▶ **WHAT IS EXPECTED**:
Your answer should be the lines of the listing that contain the word "POLÍCIA".

───── THE DATA ─────

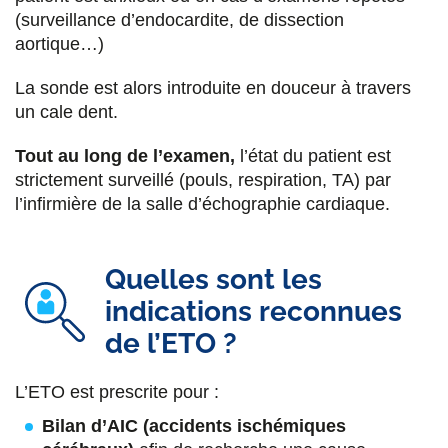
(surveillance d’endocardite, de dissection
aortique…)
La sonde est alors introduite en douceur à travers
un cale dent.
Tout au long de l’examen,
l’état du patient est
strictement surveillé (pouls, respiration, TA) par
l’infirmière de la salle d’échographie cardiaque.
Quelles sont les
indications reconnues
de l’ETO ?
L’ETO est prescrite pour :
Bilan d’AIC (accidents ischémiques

─────
───── THE DATA ─────

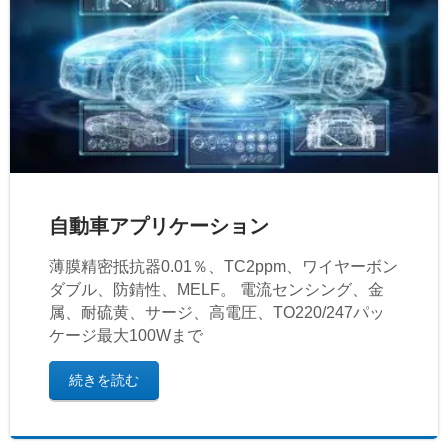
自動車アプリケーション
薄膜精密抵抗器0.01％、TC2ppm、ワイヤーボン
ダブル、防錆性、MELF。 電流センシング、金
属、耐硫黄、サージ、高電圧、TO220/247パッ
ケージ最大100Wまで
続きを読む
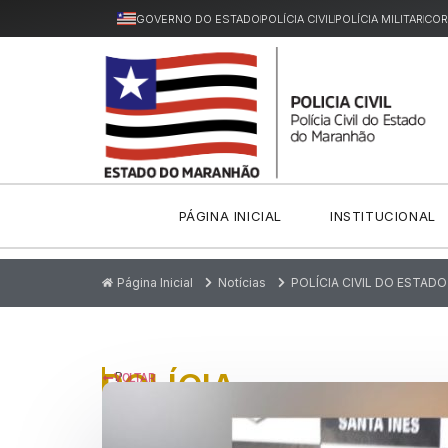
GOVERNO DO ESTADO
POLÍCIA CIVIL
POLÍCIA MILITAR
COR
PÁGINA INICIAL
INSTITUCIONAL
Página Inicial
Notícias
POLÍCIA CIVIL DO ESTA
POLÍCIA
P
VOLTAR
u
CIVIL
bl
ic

─────

▶ **EXERCISE ANSWER**:
POLÍCIA CIVIL
POLÍCIA MILITAR
POLÍCIA CIVIL DO ESTA
POLÍCIA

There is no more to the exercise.